My mom remembers a conversation we had when I was in first grade and sat next to Joshua, a student with special needs. She said, “Claire, you know Joshua is different, right?” I argued with her until I finally conceded that Josh was different – just like everybody else. This early acceptance of someone with special needs, fostered by a classroom teacher, led me to become a special education teacher as a member of TFA. Later, as an arts administrator, I fought to develop programming that reached all students, regardless of ability or background. 

At TFA, I am able to work with a large network of people who make education more inclusive and our schools more diverse. Especially as our world becomes more interconnected, I believe diversity and inclusion are key in shaping our educational landscape into one in which all students will not only be able to lead lives that are of their own choosing but also live in harmony and work in collaboration with their peers.

How will you be engaging with our community and partners in your role?

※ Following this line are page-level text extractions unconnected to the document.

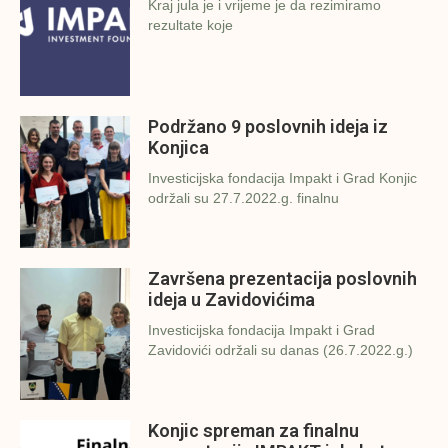
Kraj jula je i vrijeme je da rezimiramo
rezultate koje
Podržano 9 poslovnih ideja iz
Konjica
Investicijska fondacija Impakt i Grad Konjic
održali su 27.7.2022.g. finalnu
Završena prezentacija poslovnih
ideja u Zavidovićima
Investicijska fondacija Impakt i Grad
Zavidovići održali su danas (26.7.2022.g.)
Konjic spreman za finalnu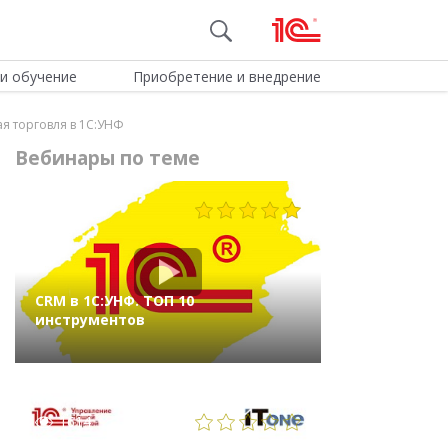
и обучение
Приобретение и внедрение
я торговля в 1С:УНФ
Вебинары по теме
1005
CRM в 1С:УНФ. ТОП 10
инструментов
1614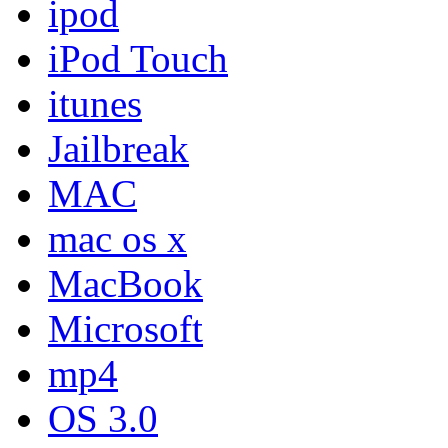
ipod
iPod Touch
itunes
Jailbreak
MAC
mac os x
MacBook
Microsoft
mp4
OS 3.0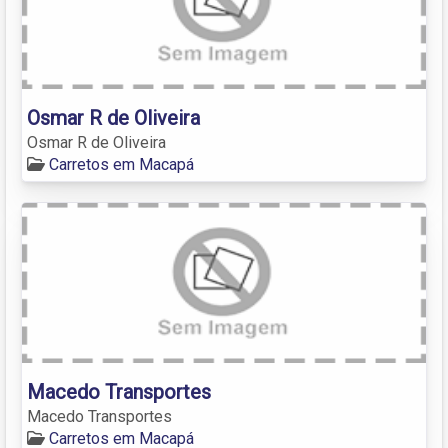
Osmar R de Oliveira
Osmar R de Oliveira
Carretos em Macapá
Macedo Transportes
Macedo Transportes
Carretos em Macapá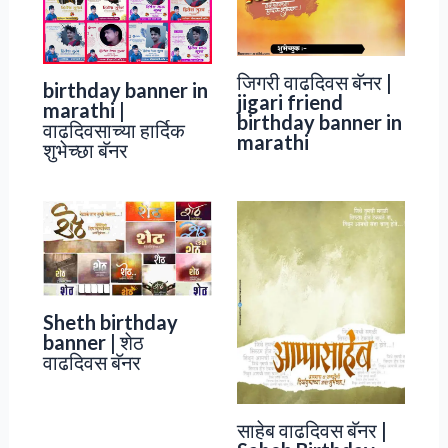
जिगरी वाढदिवस बॅनर |
birthday banner in
jigari friend
marathi |
birthday banner in
वाढदिवसाच्या हार्दिक
marathi
शुभेच्छा बॅनर
Sheth birthday
banner | शेठ
वाढदिवस बॅनर
साहेब वाढदिवस बॅनर |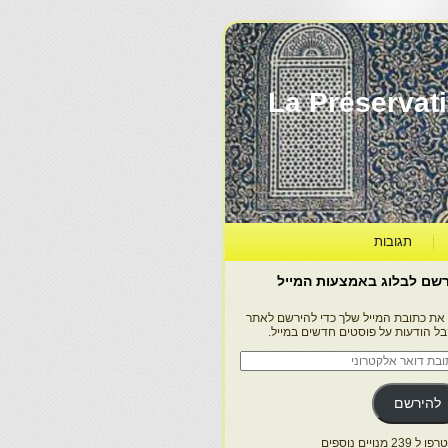
La Préservation, la Diff
תגובות
שם לבלוג באמצעות המייל
 את כתובת המייל שלך כדי להירשם לאתר
בל הודעות על פוסטים חדשים במייל.
בת
ר
טרוני
להירשם
 239 מנויים נוספים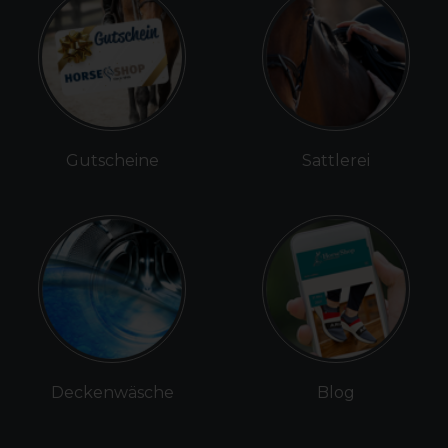
Gutscheine
Sattlerei
Deckenwäsche
Blog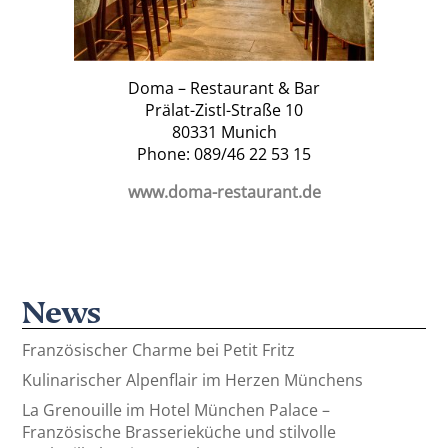
Doma – Restaurant & Bar
Prälat-Zistl-Straße 10
80331 Munich
Phone: 089/46 22 53 15
www.doma-restaurant.de
News
Französischer Charme bei Petit Fritz
Kulinarischer Alpenflair im Herzen Münchens
La Grenouille im Hotel München Palace –
Französische Brasserieküche und stilvolle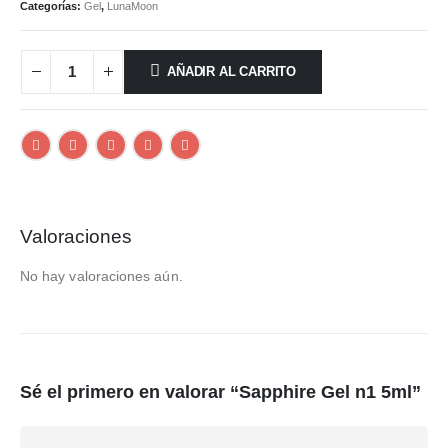
Categorías:
Gel
,
LunaMoon
AÑADIR AL CARRITO
Valoraciones
No hay valoraciones aún.
Sé el primero en valorar “Sapphire Gel n1 5ml”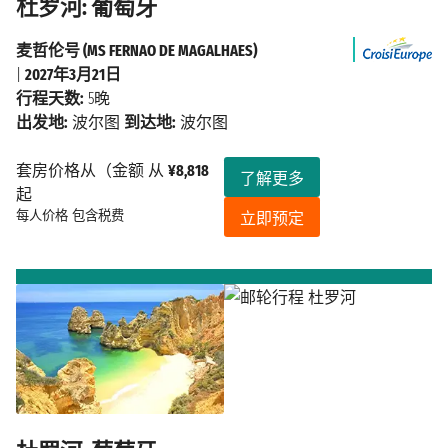
杜罗河: 葡萄牙
麦哲伦号 (MS FERNAO DE MAGALHAES)
|
2027年3月21日
行程天数:
5晚
出发地:
波尔图
到达地:
波尔图
套房价格从（金额 从
¥8,818
了解更多
起
每人价格
包含税费
立即预定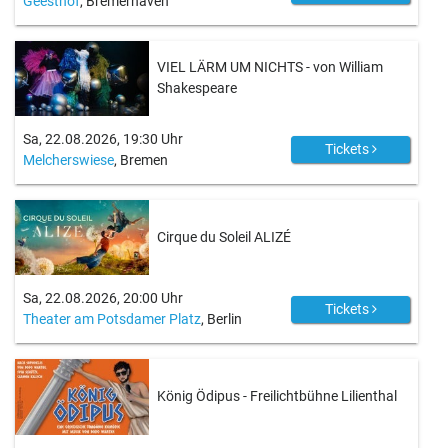
Geesthof
, Bremerhaven
VIEL LÄRM UM NICHTS - von William
Shakespeare
Sa, 22.08.2026, 19:30 Uhr
Tickets
Melcherswiese
, Bremen
Cirque du Soleil ALIZÉ
Sa, 22.08.2026, 20:00 Uhr
Tickets
Theater am Potsdamer Platz
, Berlin
König Ödipus - Freilichtbühne Lilienthal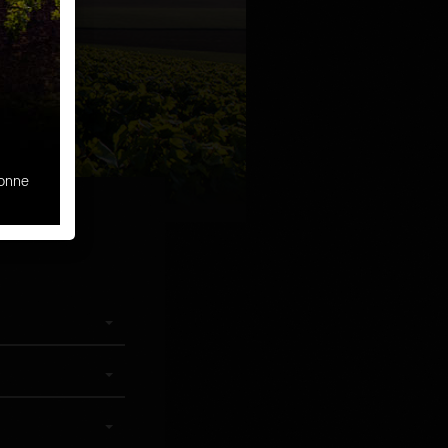
sonne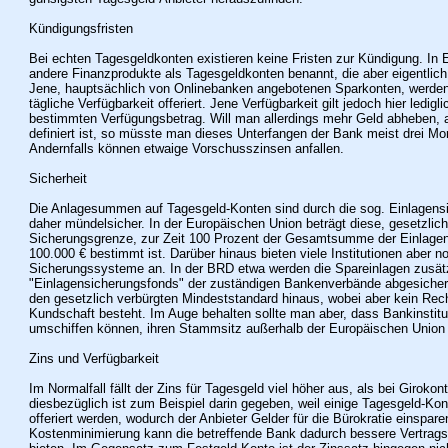
Kündigungsfristen
Bei echten Tagesgeldkonten existieren keine Fristen zur Kündigung. In 
andere Finanzprodukte als Tagesgeldkonten benannt, die aber eigentlich
Jene, hauptsächlich von Onlinebanken angebotenen Sparkonten, werden
tägliche Verfügbarkeit offeriert. Jene Verfügbarkeit gilt jedoch hier ledigl
bestimmten Verfügungsbetrag. Will man allerdings mehr Geld abheben,
definiert ist, so müsste man dieses Unterfangen der Bank meist drei M
Andernfalls können etwaige Vorschusszinsen anfallen.
Sicherheit
Die Anlagesummen auf Tagesgeld-Konten sind durch die sog. Einlagens
daher mündelsicher. In der Europäischen Union beträgt diese, gesetzlich
Sicherungsgrenze, zur Zeit 100 Prozent der Gesamtsumme der Einlagen
100.000 € bestimmt ist. Darüber hinaus bieten viele Institutionen aber n
Sicherungssysteme an. In der BRD etwa werden die Spareinlagen zusätz
"Einlagensicherungsfonds" der zuständigen Bankenverbände abgesichert
den gesetzlich verbürgten Mindeststandard hinaus, wobei aber kein Rec
Kundschaft besteht. Im Auge behalten sollte man aber, dass Bankinstitu
umschiffen können, ihren Stammsitz außerhalb der Europäischen Union
Zins und Verfügbarkeit
Im Normalfall fällt der Zins für Tagesgeld viel höher aus, als bei Girok
diesbezüglich ist zum Beispiel darin gegeben, weil einige Tagesgeld-Kon
offeriert werden, wodurch der Anbieter Gelder für die Bürokratie einspar
Kostenminimierung kann die betreffende Bank dadurch bessere Vertrags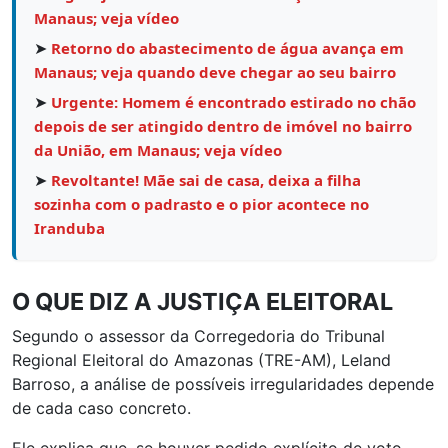
Manaus; veja vídeo
➤
Retorno do abastecimento de água avança em
Manaus; veja quando deve chegar ao seu bairro
➤
Urgente: Homem é encontrado estirado no chão
depois de ser atingido dentro de imóvel no bairro
da União, em Manaus; veja vídeo
➤
Revoltante! Mãe sai de casa, deixa a filha
sozinha com o padrasto e o pior acontece no
Iranduba
O QUE DIZ A JUSTIÇA ELEITORAL
Segundo o assessor da Corregedoria do Tribunal
Regional Eleitoral do Amazonas (TRE-AM), Leland
Barroso, a análise de possíveis irregularidades depende
de cada caso concreto.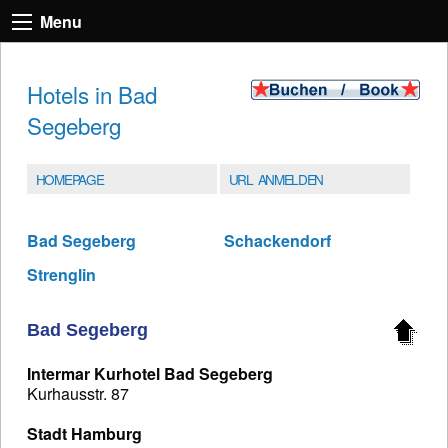
Menu
Hotels in Bad
Segeberg
HOMEPAGE
URL ANMELDEN
Bad Segeberg
Schackendorf
Strenglin
Bad Segeberg
Intermar Kurhotel Bad Segeberg
Kurhausstr. 87
Stadt Hamburg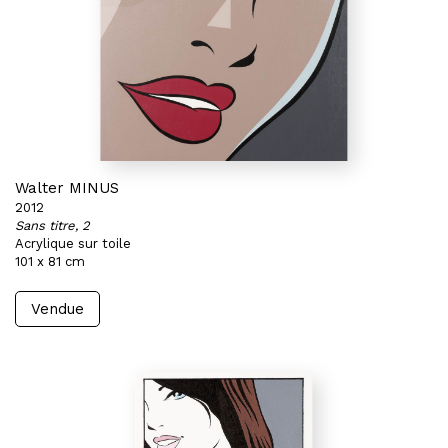
Walter MINUS
2012
Sans titre, 2
Acrylique sur toile
101 x 81 cm
Vendue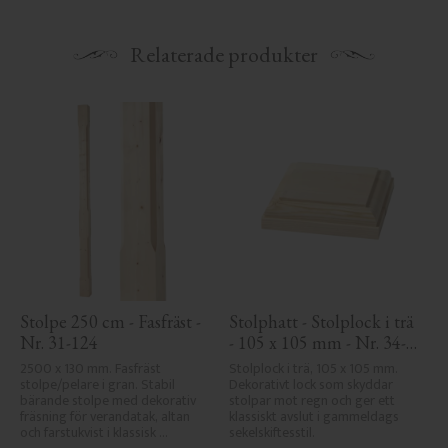
Relaterade produkter
Stolpe 250 cm - Fasfräst - 
Stolphatt - Stolplock i trä 
Nr. 31-124
- 105 x 105 mm - Nr. 34-
140
2500 x 130 mm. Fasfräst 
Stolplock i trä, 105 x 105 mm. 
stolpe/pelare i gran. Stabil 
Dekorativt lock som skyddar 
bärande stolpe med dekorativ 
stolpar mot regn och ger ett 
fräsning för verandatak, altan 
klassiskt avslut i gammeldags 
och farstukvist i klassisk 
sekelskiftesstil.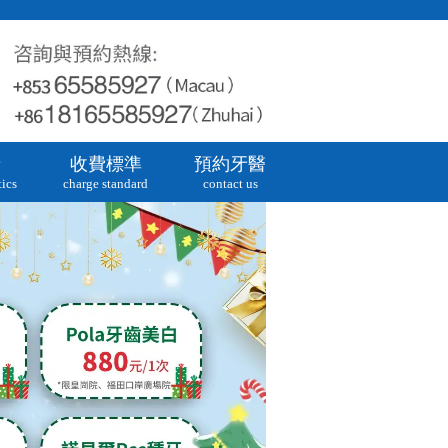
牙
收費標準
預約牙醫
ics
charge standard
contact us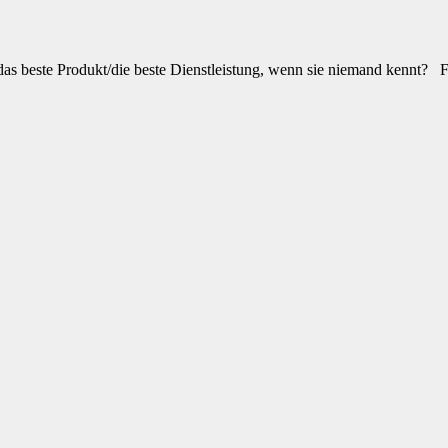
 das beste Produkt/die beste Dienstleistung, wenn sie niemand kennt? F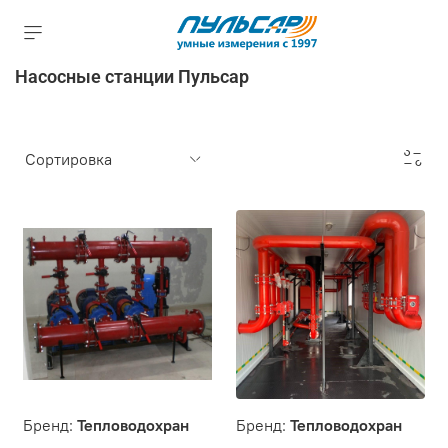
Насосные станции Пульсар
Бренд:
Тепловодохран
Бренд:
Тепловодохран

I will build opportunities for our supporters to engage with and invest in our corps members and alumni. I hope to deepen our community’s commitment to TFA’s mission and strategy through highlighting the powerful impact that TFA corps members and alumni make on Indianapolis’s education landscape. 

Share an experience from the corps that continues to resonate today. 

As a 2012 Dallas corps member, I was struck by the generosity of the people of Dallas and their personal investment in the future of education in their city. I served as a founding teaching at a charter school that is supported by a family foundation. I knew the family members by name because they consistently attended school functions and field trips to make sure students had the resources they needed. Their personal investment in our work at the school allowed me to leverage my own talents: the family foundation funded my arts and culture club, through which I introduced my students to Dallas’s colorful arts scene. My experience in Dallas taught me that personal engagement in investments can maximize positive results in a community.

The spirit of generosity and its power to transform a city also resonates here in Indianapolis. The investment by Hoosiers in our educational landscape led me back to my home state to join the community of alumni building a more vibrant and just city.